According to Freeman, the idea for this project came from ODFL’s partner organization in Kenya, SEANet. SEANet won the third round of the Peace Corp’s international competition for the best idea to improve agricultural self-sufficiency by proposing the “Laptops for Life” project.
The proposed project involves distributing computers to every school in central Kenya and building electronic bulletin boards of “best practices” which promote ideas meant to increase agricultural productivity. These practices range anywhere from what seeds work to what irrigation systems are the best.
“If you can raise agricultural productivity by one percent, you can serve six million people,” Freeman said.
SEANet will use the laptops ODFL collects to control the electronic bulletin boards. Any functioning laptops running Windows ‘98 or more recent operating systems are eligible for donation.
“Since we’re asking for used laptops, a lot of the laptops given to us would have been thrown away eventually, so no cost there,” Diana said. “We give a tax deduction, so [donors] actually make money on that angle.”

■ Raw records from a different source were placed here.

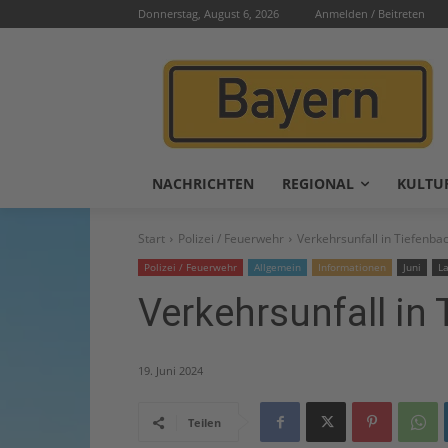
Donnerstag, August 6, 2026
Anmelden / Beitreten
NACHRICHTEN
REGIONAL
KULTU
Start
Polizei / Feuerwehr
Verkehrsunfall in Tiefenba
Polizei / Feuerwehr
Allgemein
Informationen
Juni
L
Verkehrsunfall in
19. Juni 2024
Teilen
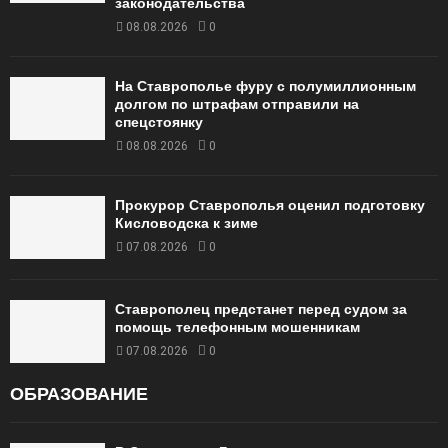
законодательства
08.08.2026
0
На Ставрополье фуру с полумиллионным
долгом по штрафам отправили на
спецстоянку
08.08.2026
0
Прокурор Ставрополья оценил подготовку
Кисловодска к зиме
07.08.2026
0
Ставрополец предстанет перед судом за
помощь телефонным мошенникам
07.08.2026
0
ОБРАЗОВАНИЕ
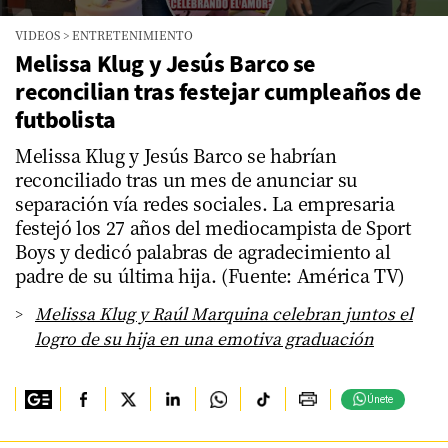
0
VIDEOS
>
ENTRETENIMIENTO
seconds
of
Melissa Klug y Jesús Barco se
6
reconcilian tras festejar cumpleaños de
minutes,
29
futbolista
seconds
Melissa Klug y Jesús Barco se habrían
reconciliado tras un mes de anunciar su
separación vía redes sociales. La empresaria
festejó los 27 años del mediocampista de Sport
Boys y dedicó palabras de agradecimiento al
padre de su última hija. (Fuente: América TV)
Melissa Klug y Raúl Marquina celebran juntos el
logro de su hija en una emotiva graduación
Únete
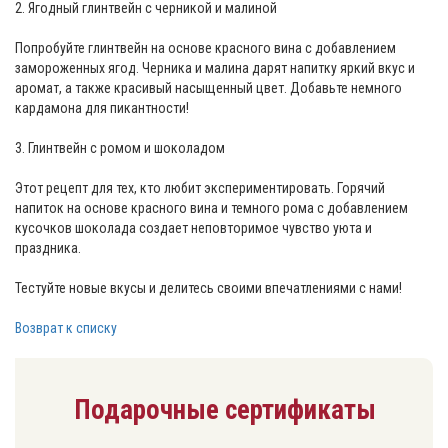
2. Ягодный глинтвейн с черникой и малиной
Попробуйте глинтвейн на основе красного вина с добавлением
замороженных ягод. Черника и малина дарят напитку яркий вкус и
аромат, а также красивый насыщенный цвет. Добавьте немного
кардамона для пикантности!
3. Глинтвейн с ромом и шоколадом
Этот рецепт для тех, кто любит экспериментировать. Горячий
напиток на основе красного вина и темного рома с добавлением
кусочков шоколада создает неповторимое чувство уюта и
праздника.
Тестуйте новые вкусы и делитесь своими впечатлениями с нами!
Возврат к списку
Подарочные сертификаты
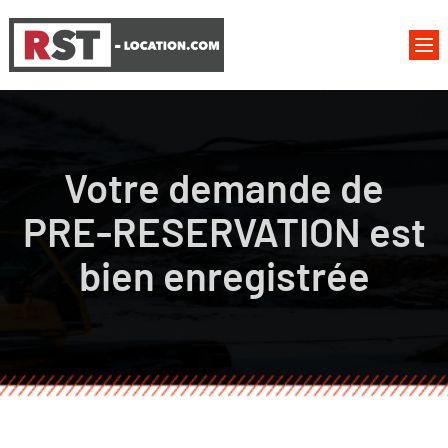
Votre demande de
PRE-RESERVATION est
bien enregistrée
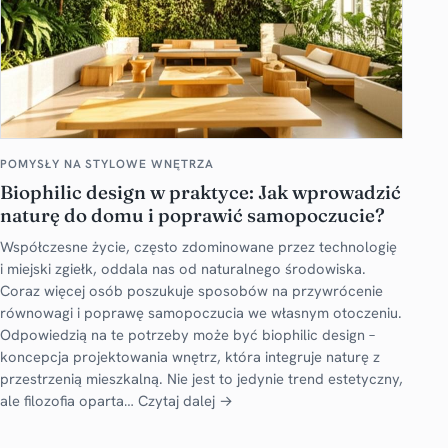
POMYSŁY NA STYLOWE WNĘTRZA
Biophilic design w praktyce: Jak wprowadzić
naturę do domu i poprawić samopoczucie?
Współczesne życie, często zdominowane przez technologię
i miejski zgiełk, oddala nas od naturalnego środowiska.
Coraz więcej osób poszukuje sposobów na przywrócenie
równowagi i poprawę samopoczucia we własnym otoczeniu.
Odpowiedzią na te potrzeby może być biophilic design –
koncepcja projektowania wnętrz, która integruje naturę z
przestrzenią mieszkalną. Nie jest to jedynie trend estetyczny,
ale filozofia oparta…
Czytaj dalej →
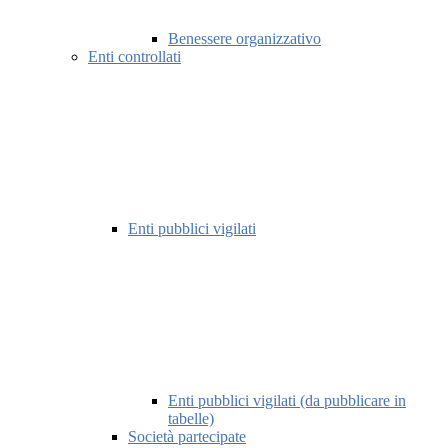
Benessere organizzativo
Enti controllati
Enti pubblici vigilati
Enti pubblici vigilati (da pubblicare in
tabelle)
Società partecipate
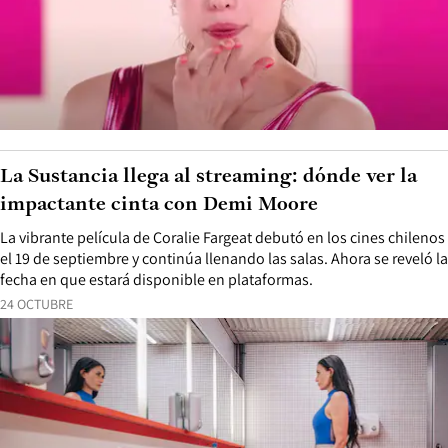
La Sustancia llega al streaming: dónde ver la
impactante cinta con Demi Moore
La vibrante película de Coralie Fargeat debutó en los cines chilenos
el 19 de septiembre y continúa llenando las salas. Ahora se reveló la
fecha en que estará disponible en plataformas.
24 OCTUBRE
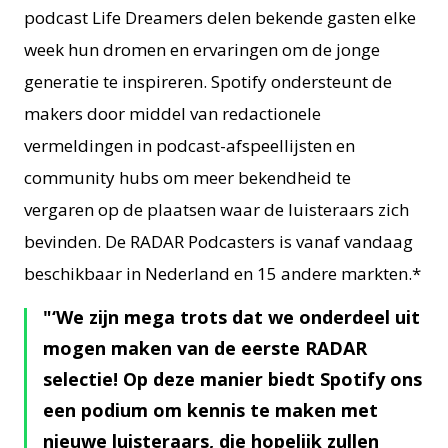
podcast Life Dreamers delen bekende gasten elke
week hun dromen en ervaringen om de jonge
generatie te inspireren. Spotify ondersteunt de
makers door middel van redactionele
vermeldingen in podcast-afspeellijsten en
community hubs om meer bekendheid te
vergaren op de plaatsen waar de luisteraars zich
bevinden. De RADAR Podcasters is vanaf vandaag
beschikbaar in Nederland en 15 andere markten.*
‘We zijn mega trots dat we onderdeel uit
mogen maken van de eerste RADAR
selectie! Op deze manier biedt Spotify ons
een podium om kennis te maken met
nieuwe luisteraars, die hopelijk zullen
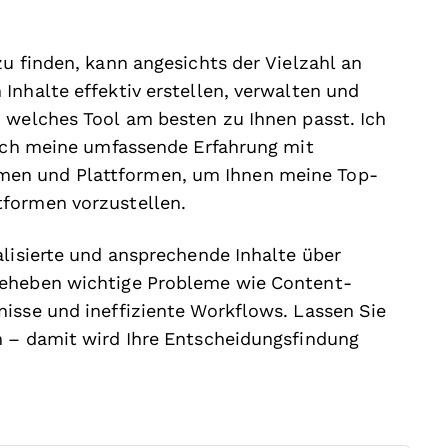
zu finden, kann angesichts der Vielzahl an
Inhalte effektiv erstellen, verwalten und
 welches Tool am besten zu Ihnen passt. Ich
 ich meine umfassende Erfahrung mit
en und Plattformen, um Ihnen meine Top-
tformen vorzustellen.
alisierte und ansprechende Inhalte über
beheben wichtige Probleme wie Content-
isse und ineffiziente Workflows. Lassen Sie
n – damit wird Ihre Entscheidungsfindung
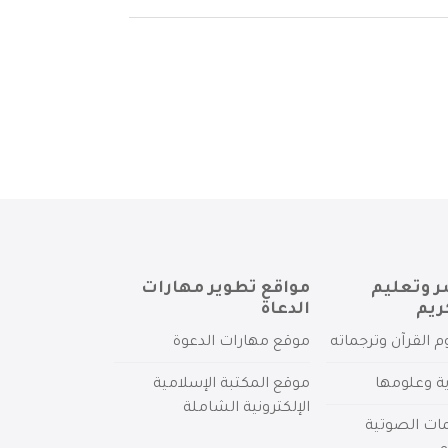
ر وتعليم
مواقع تطوير مهارات
ريم
الدعاة
م القرآن وترجماته
موقع مهارات الدعوة
ية وعلومها
موقع المكتبة الإسلامية
الإلكترونية الشاملة
مات الصوتية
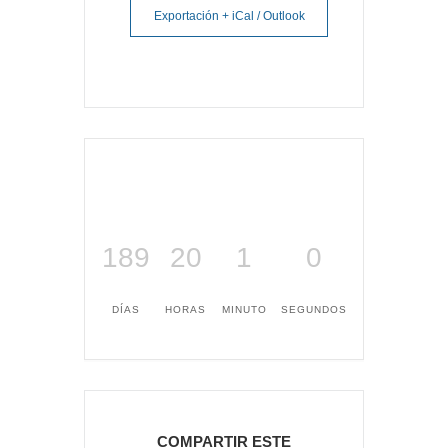
Exportación + iCal / Outlook
189
20
1
0
DÍAS
HORAS
MINUTO
SEGUNDOS
COMPARTIR ESTE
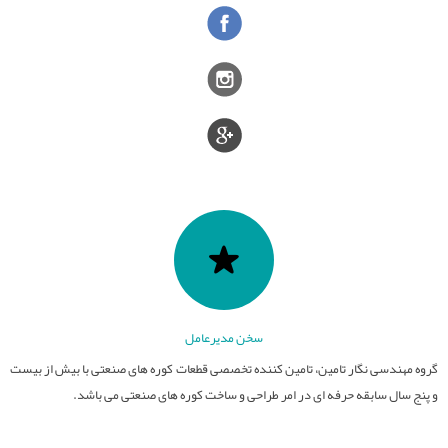
سخن مدیرعامل
گروه مهندسی نگار تامین، تامین کننده تخصصی قطعات کوره های صنعتی با بیش از بیست
و پنج سال سابقه حرفه ای در امر طراحی و ساخت کوره های صنعتی می باشد.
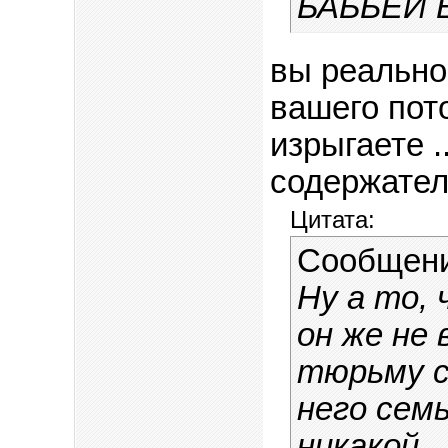
БАБЬЕЙ 
вы реально 
вашего пото
изрыгаете .
содержател
Цитата:
Сообщен
Ну а то, 
он же не 
тюрьму с
него семь
никакой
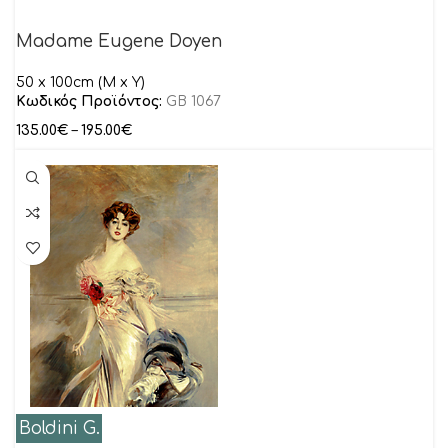
Madame Eugene Doyen
50 x 100cm (M x Y)
Κωδικός Προϊόντος:
GB 1067
135.00
€
–
195.00
€
Boldini G.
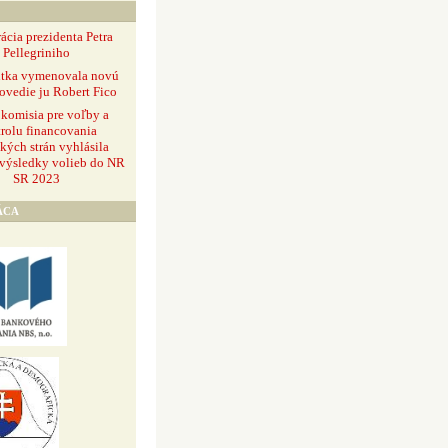
ácia prezidenta Petra
Pellegriniho
ntka vymenovala novú
ovedie ju Robert Fico
 komisia pre voľby a
rolu financovania
ckých strán vyhlásila
 výsledky volieb do NR
SR 2023
ÁCA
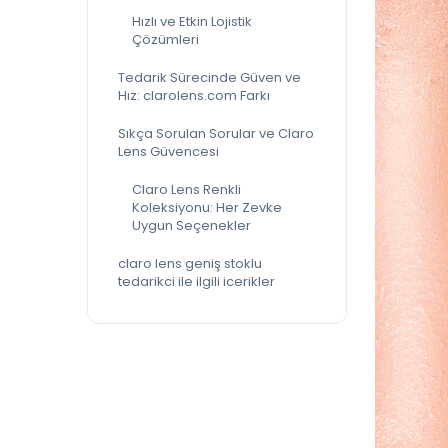
Hızlı ve Etkin Lojistik
Çözümleri
Tedarik Sürecinde Güven ve
Hız: clarolens.com Farkı
Sıkça Sorulan Sorular ve Claro
Lens Güvencesi
Claro Lens Renkli
Koleksiyonu: Her Zevke
Uygun Seçenekler
claro lens geniş stoklu
tedarikci ile ilgili icerikler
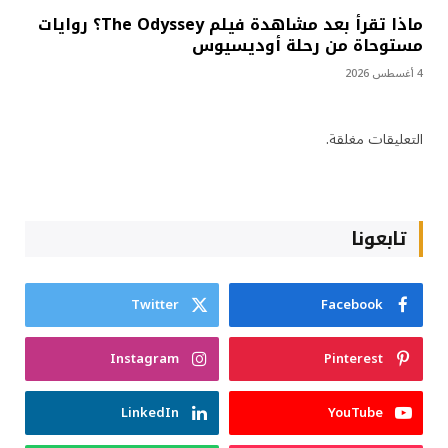
ماذا تقرأ بعد مشاهدة فيلم The Odyssey؟ روايات
مستوحاة من رحلة أوديسيوس
4 أغسطس 2026
التعليقات مغلقة.
تابعونا
Twitter
Facebook
Instagram
Pinterest
LinkedIn
YouTube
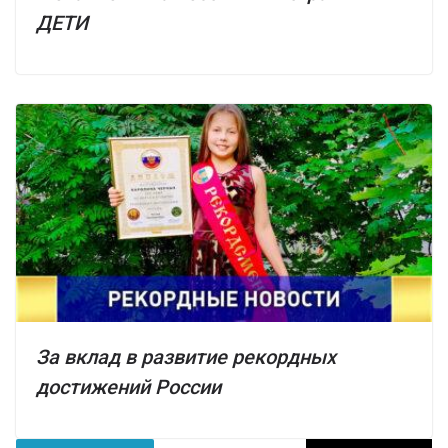
ДЕТИ
За вклад в развитие рекордных
достижений России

According to Freeman, this laptop drive is the first installment of many possible projects in the future. If the project is successful, the club plans to eventually implement it throughout all of Africa in collaboration with SEANet.
“By delivering the necessary electronics, we’re creating a sustainable, self-sufficient agricultural network in the Kenyan community,” Diana said.
All eligible laptops should be brought to the student parking lot. All laptops will be tax-deductable.